### DIRECTIVE:
From the records below, please repeat exactly the line that has "[576,88,641,105] analyzed. ->", the line that has "[318,552,385,566] campos ->", and every line between them, and nothing else.

Recorded data:
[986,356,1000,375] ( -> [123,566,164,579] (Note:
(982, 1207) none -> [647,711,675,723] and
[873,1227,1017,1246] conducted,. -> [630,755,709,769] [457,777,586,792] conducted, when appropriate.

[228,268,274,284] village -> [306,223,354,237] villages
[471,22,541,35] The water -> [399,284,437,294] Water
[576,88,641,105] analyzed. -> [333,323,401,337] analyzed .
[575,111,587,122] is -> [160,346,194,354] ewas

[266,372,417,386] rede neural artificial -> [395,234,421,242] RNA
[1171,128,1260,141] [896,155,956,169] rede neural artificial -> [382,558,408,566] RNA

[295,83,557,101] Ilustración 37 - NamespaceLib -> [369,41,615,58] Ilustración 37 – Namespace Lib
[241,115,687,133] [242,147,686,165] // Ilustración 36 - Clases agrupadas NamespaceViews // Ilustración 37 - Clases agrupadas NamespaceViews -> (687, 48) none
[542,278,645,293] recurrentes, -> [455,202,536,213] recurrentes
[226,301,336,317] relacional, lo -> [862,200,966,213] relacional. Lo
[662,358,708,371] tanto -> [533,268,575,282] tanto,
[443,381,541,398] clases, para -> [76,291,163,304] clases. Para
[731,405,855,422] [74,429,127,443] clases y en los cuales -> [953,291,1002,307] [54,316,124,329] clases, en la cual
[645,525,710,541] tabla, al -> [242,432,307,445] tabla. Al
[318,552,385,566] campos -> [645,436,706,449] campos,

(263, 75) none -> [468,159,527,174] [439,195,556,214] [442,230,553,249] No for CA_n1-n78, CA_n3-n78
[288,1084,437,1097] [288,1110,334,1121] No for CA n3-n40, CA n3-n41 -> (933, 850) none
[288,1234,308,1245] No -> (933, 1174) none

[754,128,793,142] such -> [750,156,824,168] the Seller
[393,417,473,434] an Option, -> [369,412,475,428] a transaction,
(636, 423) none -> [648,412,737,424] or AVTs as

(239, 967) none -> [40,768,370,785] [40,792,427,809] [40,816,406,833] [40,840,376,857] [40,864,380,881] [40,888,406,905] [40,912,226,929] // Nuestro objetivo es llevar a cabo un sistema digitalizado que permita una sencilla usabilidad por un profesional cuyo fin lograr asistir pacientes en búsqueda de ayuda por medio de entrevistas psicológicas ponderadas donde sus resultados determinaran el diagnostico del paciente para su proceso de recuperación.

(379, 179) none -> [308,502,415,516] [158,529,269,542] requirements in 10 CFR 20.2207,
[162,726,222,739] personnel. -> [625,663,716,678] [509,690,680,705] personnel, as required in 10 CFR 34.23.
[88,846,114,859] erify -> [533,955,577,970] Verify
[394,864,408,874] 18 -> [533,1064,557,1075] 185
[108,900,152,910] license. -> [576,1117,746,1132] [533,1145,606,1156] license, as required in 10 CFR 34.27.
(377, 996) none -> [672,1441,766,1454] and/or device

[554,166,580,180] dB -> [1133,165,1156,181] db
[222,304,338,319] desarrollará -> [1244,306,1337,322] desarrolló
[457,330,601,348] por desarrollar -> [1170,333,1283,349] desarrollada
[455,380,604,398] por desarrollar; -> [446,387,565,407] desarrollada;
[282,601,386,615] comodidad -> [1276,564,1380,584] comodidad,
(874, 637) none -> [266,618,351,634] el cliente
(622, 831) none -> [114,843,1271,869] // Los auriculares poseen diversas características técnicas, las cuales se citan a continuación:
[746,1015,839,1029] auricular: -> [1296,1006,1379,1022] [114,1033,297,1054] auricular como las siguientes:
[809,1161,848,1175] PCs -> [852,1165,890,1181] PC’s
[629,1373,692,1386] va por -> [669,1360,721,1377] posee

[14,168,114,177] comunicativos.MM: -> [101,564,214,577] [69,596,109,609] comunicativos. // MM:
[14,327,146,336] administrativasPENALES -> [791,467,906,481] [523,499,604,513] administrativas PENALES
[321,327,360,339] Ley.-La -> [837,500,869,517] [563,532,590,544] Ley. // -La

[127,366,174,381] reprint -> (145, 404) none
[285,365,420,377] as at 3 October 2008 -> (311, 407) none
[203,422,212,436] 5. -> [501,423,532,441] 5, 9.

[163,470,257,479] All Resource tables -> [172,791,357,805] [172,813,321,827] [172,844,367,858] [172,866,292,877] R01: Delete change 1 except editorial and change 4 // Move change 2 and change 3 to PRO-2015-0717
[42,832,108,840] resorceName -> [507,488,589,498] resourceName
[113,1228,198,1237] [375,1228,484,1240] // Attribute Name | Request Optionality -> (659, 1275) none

### RESULT BELOW:
[576,88,641,105] analyzed. -> [333,323,401,337] analyzed .
[575,111,587,122] is -> [160,346,194,354] ewas

[266,372,417,386] rede neural artificial -> [395,234,421,242] RNA
[1171,128,1260,141] [896,155,956,169] rede neural artificial -> [382,558,408,566] RNA

[295,83,557,101] Ilustración 37 - NamespaceLib -> [369,41,615,58] Ilustración 37 – Namespace Lib
[241,115,687,133] [242,147,686,165] // Ilustración 36 - Clases agrupadas NamespaceViews // Ilustración 37 - Clases agrupadas NamespaceViews -> (687, 48) none
[542,278,645,293] recurrentes, -> [455,202,536,213] recurrentes
[226,301,336,317] relacional, lo -> [862,200,966,213] relacional. Lo
[662,358,708,371] tanto -> [533,268,575,282] tanto,
[443,381,541,398] clases, para -> [76,291,163,304] clases. Para
[731,405,855,422] [74,429,127,443] clases y en los cuales -> [953,291,1002,307] [54,316,124,329] clases, en la cual
[645,525,710,541] tabla, al -> [242,432,307,445] tabla. Al
[318,552,385,566] campos -> [645,436,706,449] campos,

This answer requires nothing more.